Die Boxen werden paarweise ausgeliefert. An eine der Boxen wird das Netzteil und die Klangquelle angeschlossen, die andere Box wird über ein Verbindungskabel von der ersten versorgt. Bei dem „Master-Speaker“, so nennt JBL die aktive Box, gibt es drei Möglichkeiten Audioquellen anzuschließen: Zunächst stehen unsymmetrische Cinch-Buchsen zur Verfügung. Diese Option bietet sich vor allem für den gehobenen Video-Schnitt an, da man hier nicht immer professionelle Soundkarten zur Verfügung hat. Aber auch eine Verwendung in Museen könnte davon profitieren. Für die professionelleren Ansprüche stellt das Gerät eine XLR/Klicke-Combo-Buchse zur Verfügung. Über die Neutrik-Anschlüsse lassen sich also (digitale) Mischpulte und Soundkarten/Interfaces der gehobeneren Klasse symmetrisch anbinden. Als Eingangspegel erwartet die Box +4 dBu an den symmetrischen Anschlüssen und 0dBu (was bekanntermaßen -2,21 dBV entspricht) an den auch als RCA bekannten Cinch-Buchsen. Umschaltbar sind diese Empfindlichkeiten nicht. Als Frequenzgang wird vom Hersteller 80 Hz- 20 kHz angegeben, der maximale Schalldruckpegel liegt bei 115 dB (SPL) beim Paar und 111 dB (SPL) beim Master-Speaker alleine. Die Trennfrequenz, mit der die beiden Membrane angesteuert werden, beträgt 4,2 kHz. Mir erscheint diese Trennfrequenz etwas hochgegriffen, auch im Hinblick auf die Boxengröße, denn hier (2-4 kHz) liegt die Hauptempfindlichkeit des Ohres. Klangliche Unsauberkeiten werden hier aller Erfahrung nach am ehesten auffallen. Die Lautsprecher werden an 35 Watt betrieben.

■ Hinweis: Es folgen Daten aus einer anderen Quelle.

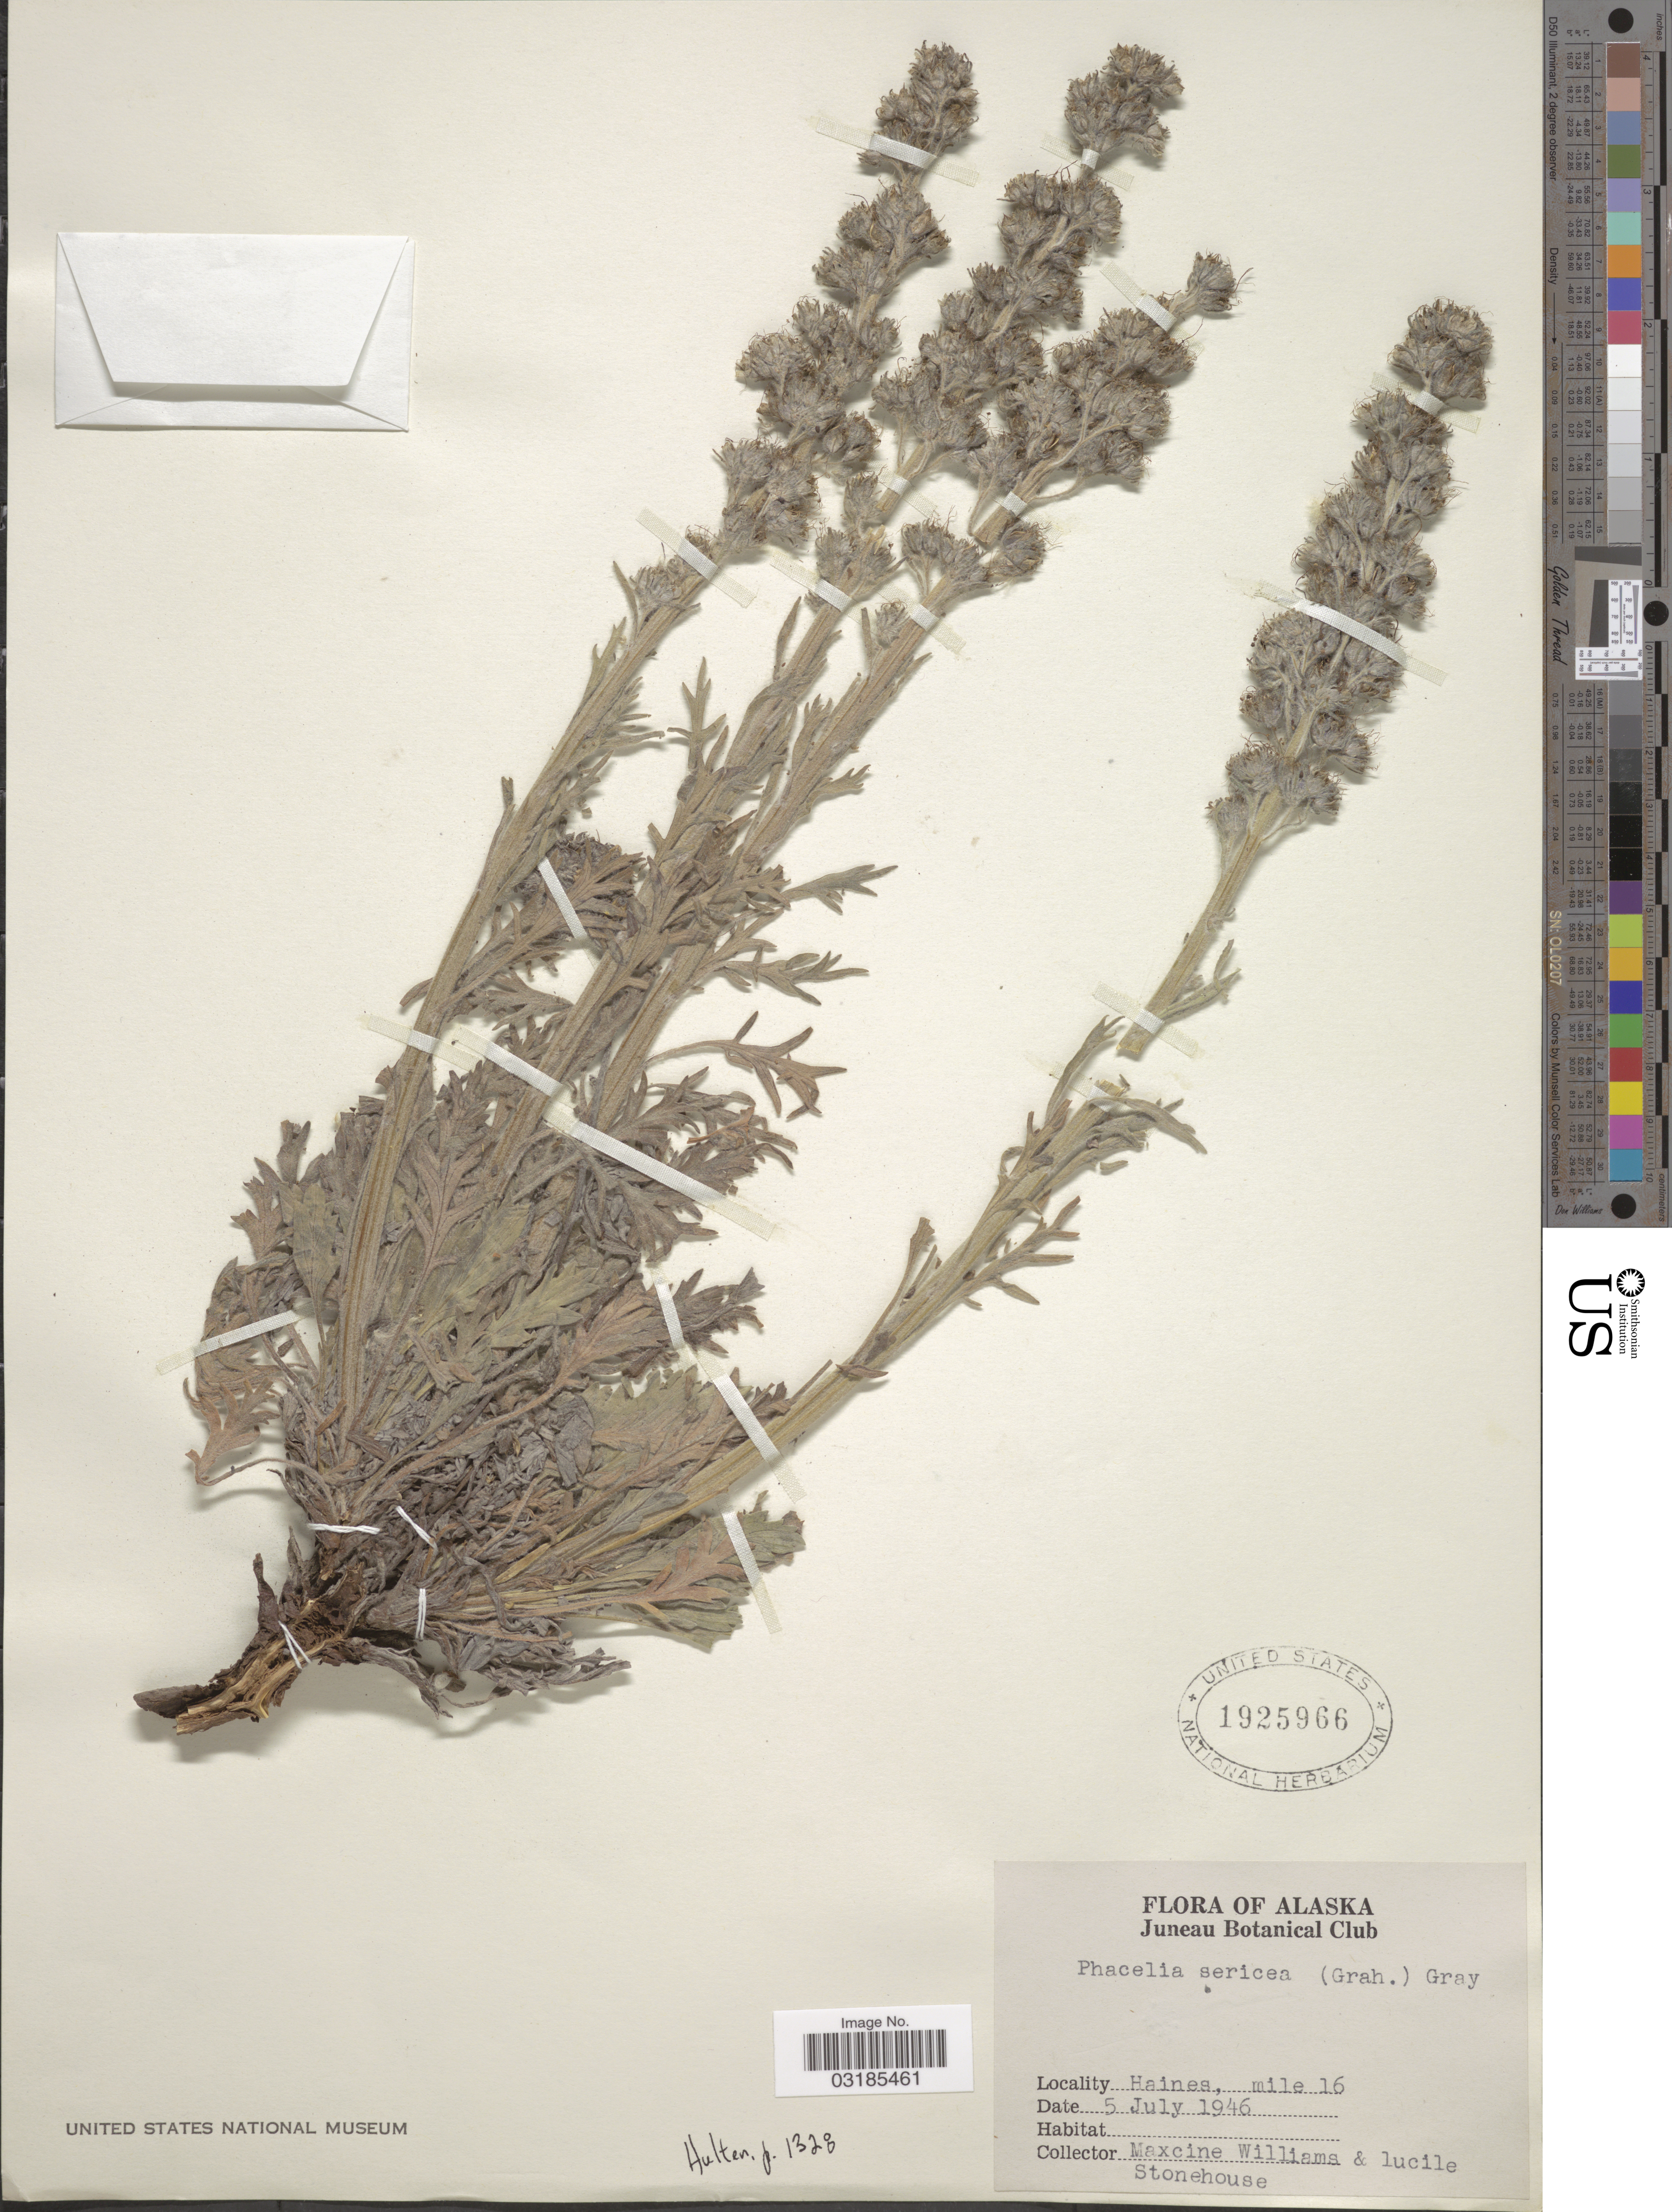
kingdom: Plantae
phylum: Tracheophyta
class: Magnoliopsida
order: Boraginales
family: Hydrophyllaceae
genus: Phacelia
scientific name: Phacelia mollis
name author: J.F. Macbr.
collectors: Mr. Williams & L. Stonehouse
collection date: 1946-07-05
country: United States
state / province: Alaska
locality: Haines, mile 16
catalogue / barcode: US 1925966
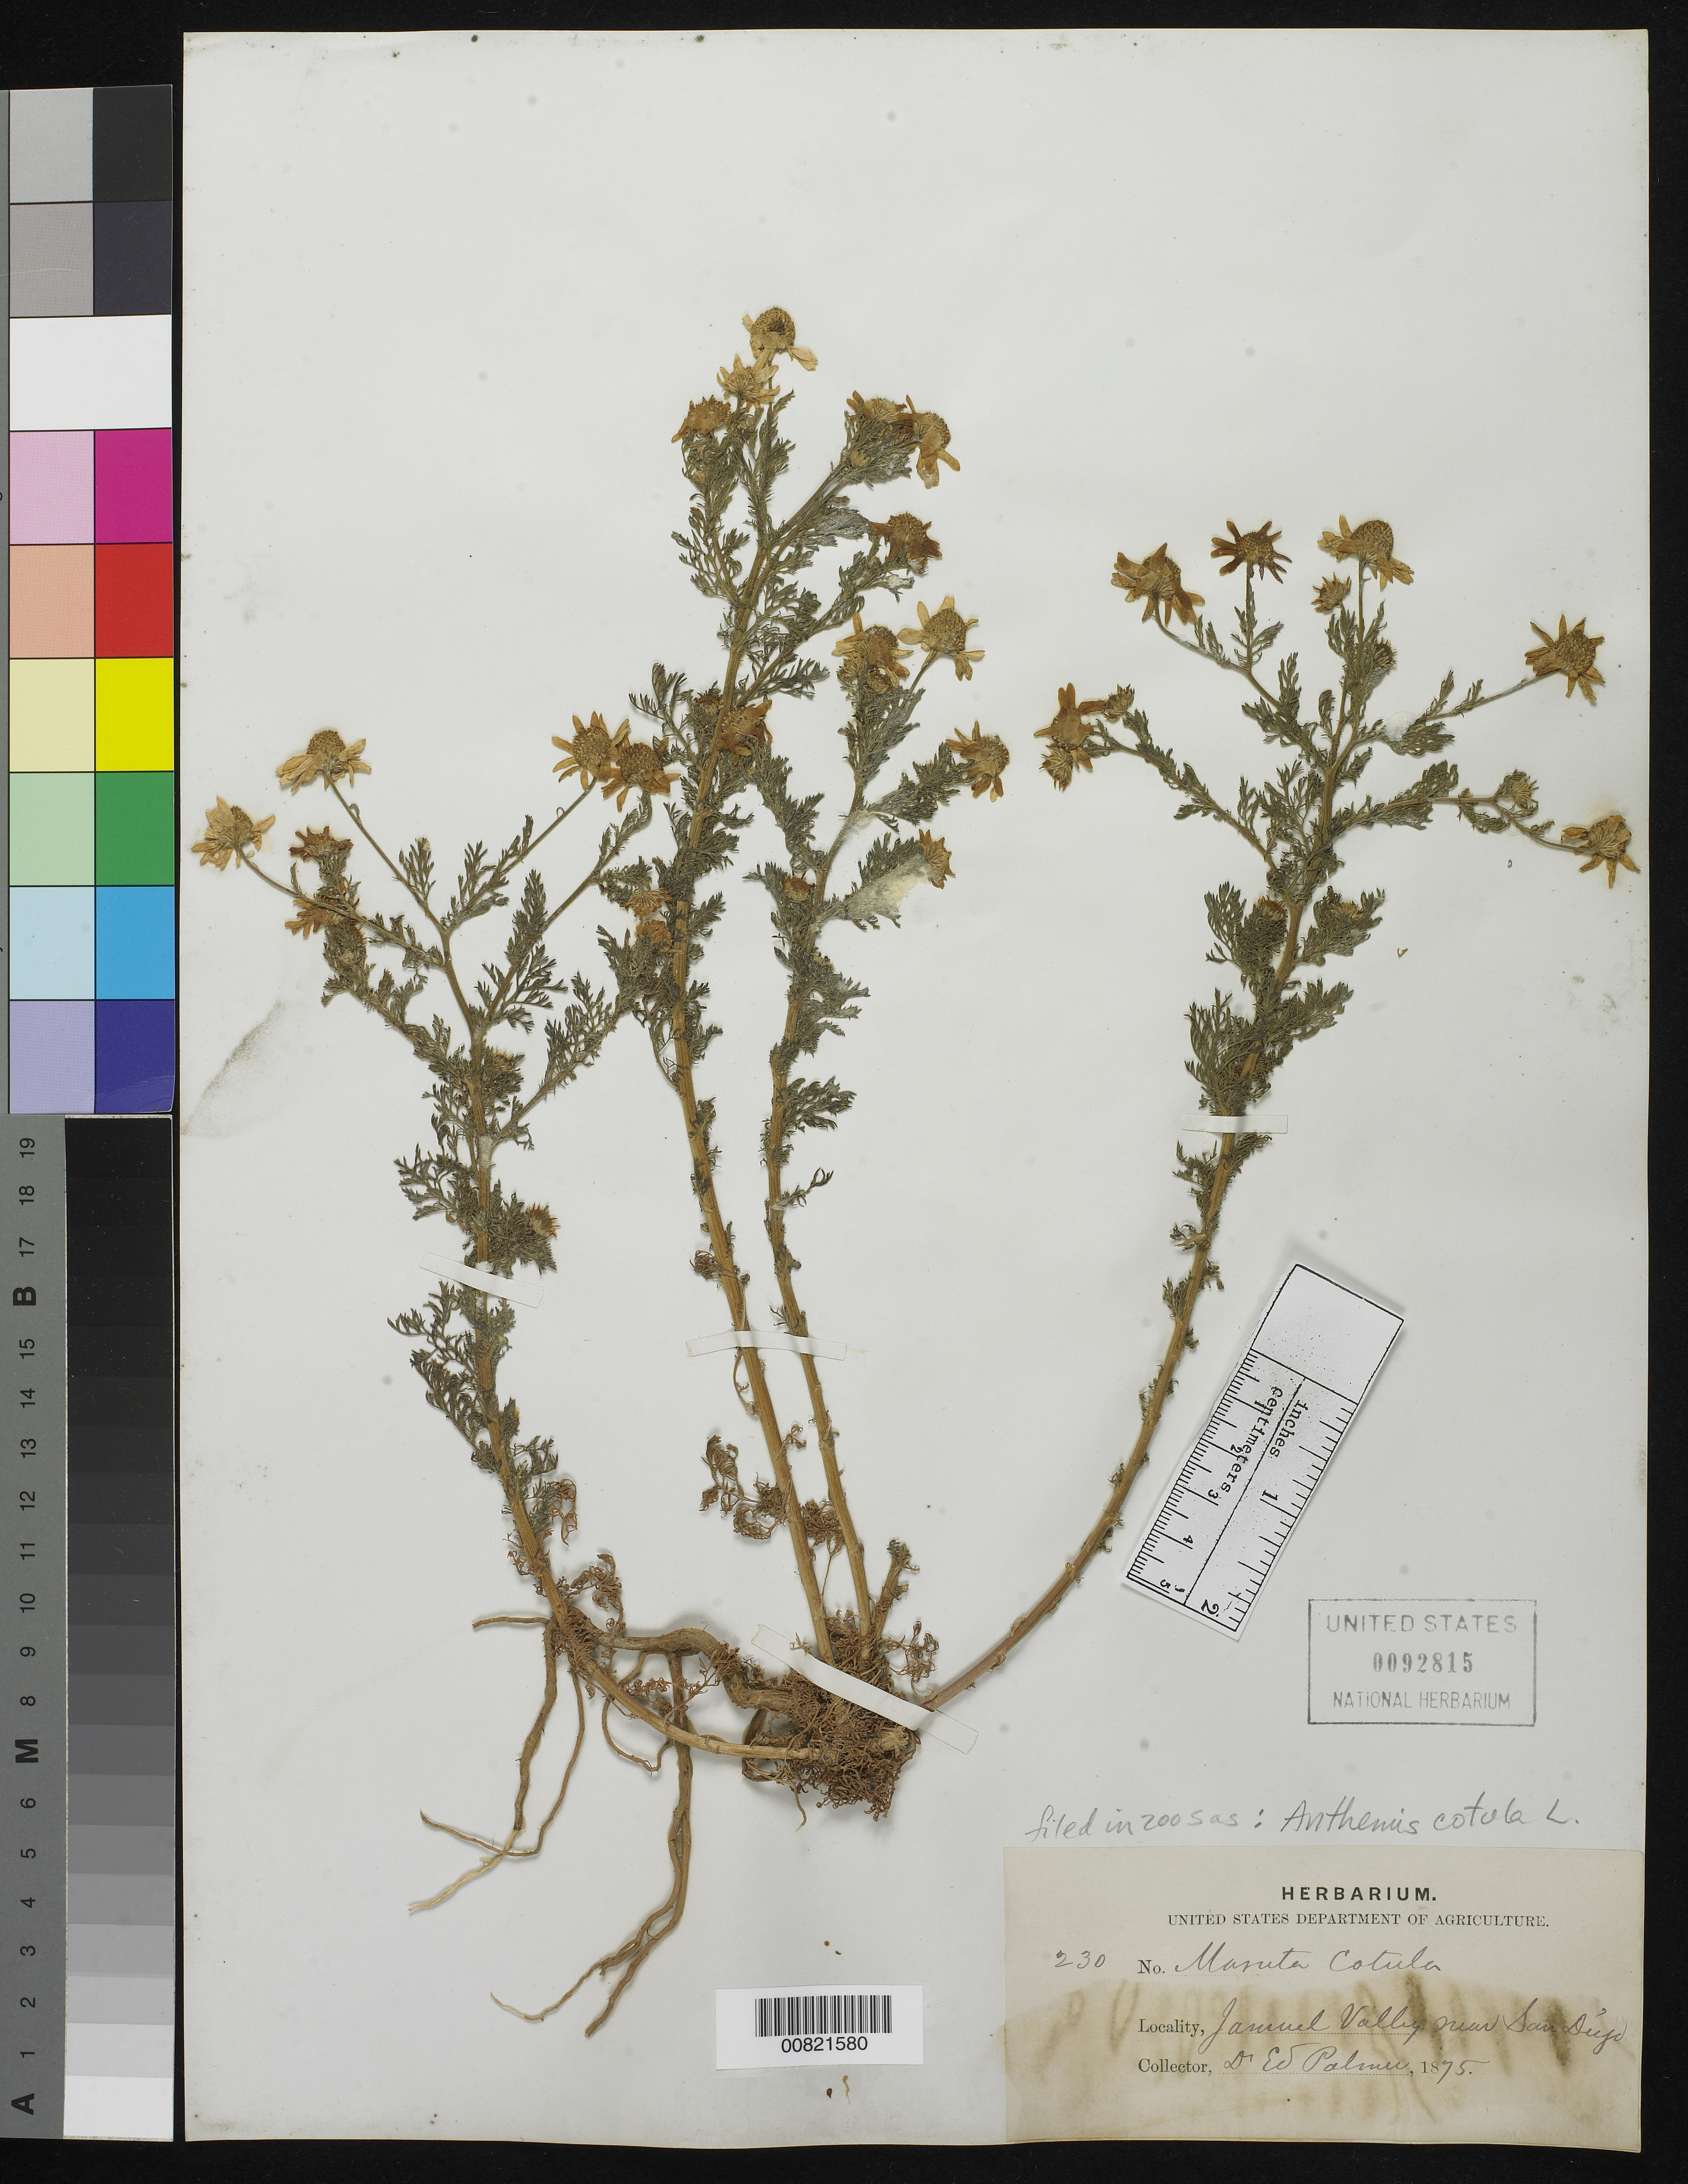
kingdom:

Seitlich, bei dem großen Lautstärkeregler, befindet sich am Master-Speaker ein Kopfhöreranschluss (3,5 mm Klinke).

Inbetriebnahme

Eingangsseitig ist der Master-Speaker für seine Größe recht umfangreich ausgestattet. Um so verwunderlicher empfand ich die Tatsache, dass für die Verbindung des „Extension-Speaker“ nur ein Klinkenkabel beilag, das an einem Ende offenen Kontakte besitzt. Eine andere Anschlussmöglichkeit als über die (wie im HiFi-Sektor immer noch üblich) roten und schwarzen Klemmen ist bei der Extension-Box nicht vorgesehen. Einen mobilen Einsatz, den JBL zweifelsohne für dieses Boxenpaar ebenfalls im Fokus hat, macht das nicht unbedingt komfortabel: offene Kontakte, die herausrutschen können oder durch Schmutz an Kontaktfähigkeit verlieren könnten, sind nach meiner Erfahrung nicht unbedingt roadtauglich. Da sollte die Devise sein: „Case auf, 1-2 Stecker rein – lasst uns froh und munter sein.“ Selbst für den mobilen Recording- und Präsentationssektor gelten solche Regeln. Je nach gewähltem Raum und Aufstellungsort kann eine leichte Klangkorrektur der Boxen nötig sein. Hier bietet das Control 2P-Pärchen einen HF-Adjust-Schalter, mit dem das klangliche Verhalten den örtlichen Gegebenheiten angepasst werden kann.
Als Anwendungsbeispiel sieht JBL (laut Bedienungsanleitung) Recording/Videoproduktion, Unterhaltungsinstallation (Wohnzimmer/DVD-Player), A/V-Präsentation oder die Verwendung mit elektronischen Musikinstrumenten.